Auf den internationalen Druck reagieren
Wichtiger als die Details der Motion wäre für Thierry Burkart das Zeichen gewesen, das der Ständerat mit diesem Beschluss der westlichen Welt hätte senden können. Seine Motion sei nicht das «Gelbe vom Ei», wie er im Rat einräumte. Das seien die vielen anderen Kriegsmaterialgesetz-Vorstösse aber wohl auch nicht, die das Parlament seit Anfang Jahr hervorgebracht hat. Viel wichtiger wäre für ihn gewesen, jetzt auf den Druck aus dem Ausland zu reagieren.
«Die Welt versteht zwar, dass wir neutral sind und direkt keine Waffen an ein kriegführendes Land liefern dürfen», sagte Burkart vor dem Ständeratsbeschluss gegenüber dieser Zeitung. «Was die Welt aber nicht versteht: dass wir Drittländern verbieten, von uns gekaufte Waffen weiterzugeben.»

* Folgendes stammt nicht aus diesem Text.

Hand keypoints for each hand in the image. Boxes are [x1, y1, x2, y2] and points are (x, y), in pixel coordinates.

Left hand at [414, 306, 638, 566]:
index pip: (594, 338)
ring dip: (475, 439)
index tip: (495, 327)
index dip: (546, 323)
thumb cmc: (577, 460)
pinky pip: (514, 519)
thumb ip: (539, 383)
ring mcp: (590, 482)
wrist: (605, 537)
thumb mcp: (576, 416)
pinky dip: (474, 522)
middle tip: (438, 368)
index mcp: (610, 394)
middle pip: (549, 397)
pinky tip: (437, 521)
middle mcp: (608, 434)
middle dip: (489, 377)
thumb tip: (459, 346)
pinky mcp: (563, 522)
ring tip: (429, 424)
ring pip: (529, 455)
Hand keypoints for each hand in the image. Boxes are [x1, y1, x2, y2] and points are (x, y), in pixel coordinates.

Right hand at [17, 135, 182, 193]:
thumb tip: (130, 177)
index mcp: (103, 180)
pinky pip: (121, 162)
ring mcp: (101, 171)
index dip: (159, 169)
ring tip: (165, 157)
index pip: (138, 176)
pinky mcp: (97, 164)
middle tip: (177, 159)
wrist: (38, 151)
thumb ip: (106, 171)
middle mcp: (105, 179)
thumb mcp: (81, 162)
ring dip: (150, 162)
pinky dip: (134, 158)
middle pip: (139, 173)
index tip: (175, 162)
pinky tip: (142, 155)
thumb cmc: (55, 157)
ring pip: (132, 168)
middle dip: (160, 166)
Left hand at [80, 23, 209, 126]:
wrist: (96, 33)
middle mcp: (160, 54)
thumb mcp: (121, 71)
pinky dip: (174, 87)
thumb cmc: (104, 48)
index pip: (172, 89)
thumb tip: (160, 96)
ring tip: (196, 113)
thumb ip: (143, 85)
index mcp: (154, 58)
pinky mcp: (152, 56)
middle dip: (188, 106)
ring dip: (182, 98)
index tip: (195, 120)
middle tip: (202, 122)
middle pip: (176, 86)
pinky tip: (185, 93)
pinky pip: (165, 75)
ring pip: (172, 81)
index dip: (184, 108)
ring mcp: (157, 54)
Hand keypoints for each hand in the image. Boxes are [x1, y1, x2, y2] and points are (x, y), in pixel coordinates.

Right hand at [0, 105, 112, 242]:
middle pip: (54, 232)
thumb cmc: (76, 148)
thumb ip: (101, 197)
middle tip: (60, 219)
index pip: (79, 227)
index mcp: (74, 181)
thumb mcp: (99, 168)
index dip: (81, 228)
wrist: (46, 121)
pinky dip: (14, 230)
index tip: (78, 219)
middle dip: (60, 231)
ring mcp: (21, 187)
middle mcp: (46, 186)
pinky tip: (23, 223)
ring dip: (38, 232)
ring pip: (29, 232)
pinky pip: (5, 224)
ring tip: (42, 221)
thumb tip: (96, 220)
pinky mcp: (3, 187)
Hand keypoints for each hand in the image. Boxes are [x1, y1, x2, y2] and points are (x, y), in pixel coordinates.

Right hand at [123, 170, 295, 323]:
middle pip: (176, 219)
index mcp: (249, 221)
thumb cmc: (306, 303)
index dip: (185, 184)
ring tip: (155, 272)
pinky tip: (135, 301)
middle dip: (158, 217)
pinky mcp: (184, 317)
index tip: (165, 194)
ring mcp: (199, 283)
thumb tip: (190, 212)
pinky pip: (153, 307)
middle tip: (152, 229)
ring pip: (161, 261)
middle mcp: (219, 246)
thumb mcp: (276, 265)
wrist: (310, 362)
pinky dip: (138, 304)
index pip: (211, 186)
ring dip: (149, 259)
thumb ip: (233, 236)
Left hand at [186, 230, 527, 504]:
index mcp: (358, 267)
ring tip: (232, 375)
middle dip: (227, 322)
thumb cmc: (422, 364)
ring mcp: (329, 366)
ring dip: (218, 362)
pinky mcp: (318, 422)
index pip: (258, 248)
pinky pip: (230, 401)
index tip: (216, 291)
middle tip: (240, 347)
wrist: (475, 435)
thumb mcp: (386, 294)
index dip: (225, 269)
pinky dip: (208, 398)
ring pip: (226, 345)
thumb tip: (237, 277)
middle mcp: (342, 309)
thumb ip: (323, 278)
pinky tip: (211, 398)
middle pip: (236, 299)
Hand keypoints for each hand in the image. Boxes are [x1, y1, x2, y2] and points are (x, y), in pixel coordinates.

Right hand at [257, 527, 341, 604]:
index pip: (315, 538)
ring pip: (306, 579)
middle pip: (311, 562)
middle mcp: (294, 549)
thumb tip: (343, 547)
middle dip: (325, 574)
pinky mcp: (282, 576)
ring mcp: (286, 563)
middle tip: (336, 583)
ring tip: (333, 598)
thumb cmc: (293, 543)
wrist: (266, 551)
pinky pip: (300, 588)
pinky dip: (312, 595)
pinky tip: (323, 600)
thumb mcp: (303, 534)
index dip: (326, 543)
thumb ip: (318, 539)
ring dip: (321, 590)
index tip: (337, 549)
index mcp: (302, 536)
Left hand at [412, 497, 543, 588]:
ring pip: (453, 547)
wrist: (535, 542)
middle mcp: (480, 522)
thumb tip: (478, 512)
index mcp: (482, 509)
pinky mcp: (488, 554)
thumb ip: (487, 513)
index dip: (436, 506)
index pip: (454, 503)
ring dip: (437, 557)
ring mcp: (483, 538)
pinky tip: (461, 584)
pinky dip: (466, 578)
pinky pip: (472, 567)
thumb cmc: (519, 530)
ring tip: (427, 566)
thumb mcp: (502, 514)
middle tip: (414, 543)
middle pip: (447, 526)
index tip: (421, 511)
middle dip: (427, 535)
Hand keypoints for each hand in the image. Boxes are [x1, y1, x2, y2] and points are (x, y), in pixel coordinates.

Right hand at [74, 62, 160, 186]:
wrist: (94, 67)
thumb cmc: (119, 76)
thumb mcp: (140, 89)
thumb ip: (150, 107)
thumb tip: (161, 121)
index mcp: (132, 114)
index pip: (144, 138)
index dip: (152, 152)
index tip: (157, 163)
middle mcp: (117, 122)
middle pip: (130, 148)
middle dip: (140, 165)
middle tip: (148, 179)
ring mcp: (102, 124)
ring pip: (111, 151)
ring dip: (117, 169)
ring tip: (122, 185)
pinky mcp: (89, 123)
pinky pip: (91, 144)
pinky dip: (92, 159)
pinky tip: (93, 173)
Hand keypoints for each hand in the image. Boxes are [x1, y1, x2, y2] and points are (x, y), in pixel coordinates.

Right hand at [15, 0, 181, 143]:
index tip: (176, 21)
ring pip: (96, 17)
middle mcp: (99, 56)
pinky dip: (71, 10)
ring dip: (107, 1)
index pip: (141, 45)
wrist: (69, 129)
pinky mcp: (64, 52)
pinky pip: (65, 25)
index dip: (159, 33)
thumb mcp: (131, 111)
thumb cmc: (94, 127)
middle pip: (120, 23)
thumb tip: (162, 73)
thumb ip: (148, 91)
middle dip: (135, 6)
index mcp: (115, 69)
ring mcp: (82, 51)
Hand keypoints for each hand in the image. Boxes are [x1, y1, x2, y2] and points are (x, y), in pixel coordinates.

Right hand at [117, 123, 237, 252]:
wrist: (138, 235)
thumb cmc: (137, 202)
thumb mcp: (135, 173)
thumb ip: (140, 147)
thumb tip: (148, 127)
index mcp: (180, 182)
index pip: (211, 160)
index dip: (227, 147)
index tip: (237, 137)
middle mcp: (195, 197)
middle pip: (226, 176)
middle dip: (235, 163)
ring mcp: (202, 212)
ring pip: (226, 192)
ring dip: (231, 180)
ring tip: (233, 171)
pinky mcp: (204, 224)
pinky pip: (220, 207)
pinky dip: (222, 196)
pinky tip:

Es sei an der Zeit, das Problem in die Verantwortung des Bundesrats zu übergeben, sagte Burkart im Rat. Die Detaildebatte hätte er gerne auf den später folgenden Gesetzgebungsprozess verschoben. Zur Seite gesprungen ist ihm unter anderen der Mitte-Ständerat Benedikt Würth: «Wir hören seit Wochen, was nicht geht, jetzt würde ich gerne mal hören, was geht», sagte er an die Ständeratsmitglieder gewandt, die sich gegen die Motion ausgesprochen hatten. Der Krieg sei eine neue Ausgangslage, da gelte es, die Neutralität als aussen- und sicherheitspolitisches Instrument anzupassen, wie das auch bei der Übernahme der EU-Sanktionen der Fall gewesen sei.
Eine «Lex Rüstungsindustrie»
Das sahen andere Räte diametral anders. Etwa SP-Ständerat Daniel Jositsch, der sagte, es gelte, Neutralität auch im Kriegsfall auszuhalten, auch wenn sie dem Aggressor helfe: «Neutralität ist auch manchmal unangenehm.» Es sei nicht glaubwürdig, die Neutralität der Schweiz ad hoc immer wieder anzupassen.
Burkart wurde vorgeworfen, es gehe ihm mit seiner Motion weniger um die Ukraine und eher um die Rüstungsindustrie. Er wolle die solidarische Stimmung der Ukraine gegenüber ausnutzen, um das Kriegsmaterialgesetz zu verwässern. Der grüne Ständerat Mathias Zopfi sprach gar von einer «Lex Rüstungsindustrie». SVP-Ständerat Thomas Minder hatte hingegen mehr Verständnis für die Idee, die Rüstungsindustrie stärken zu wollen. Dafür müsse auch eine Lösung her, fand er, aber nicht während eines laufenden Kriegs. Viel wichtiger sei momentan, dass die Schweiz ihre Vermittlerrolle wahre.
Das war also der Todesstoss für Thierry Burkarts Motion. Doch das Thema ist damit noch nicht vom Tisch: Schon am Mittwoch diskutiert der Nationalrat über einen anderen Vorstoss, der die Weitergabe von Kriegsmaterial unter bestimmten Voraussetzungen erlauben will.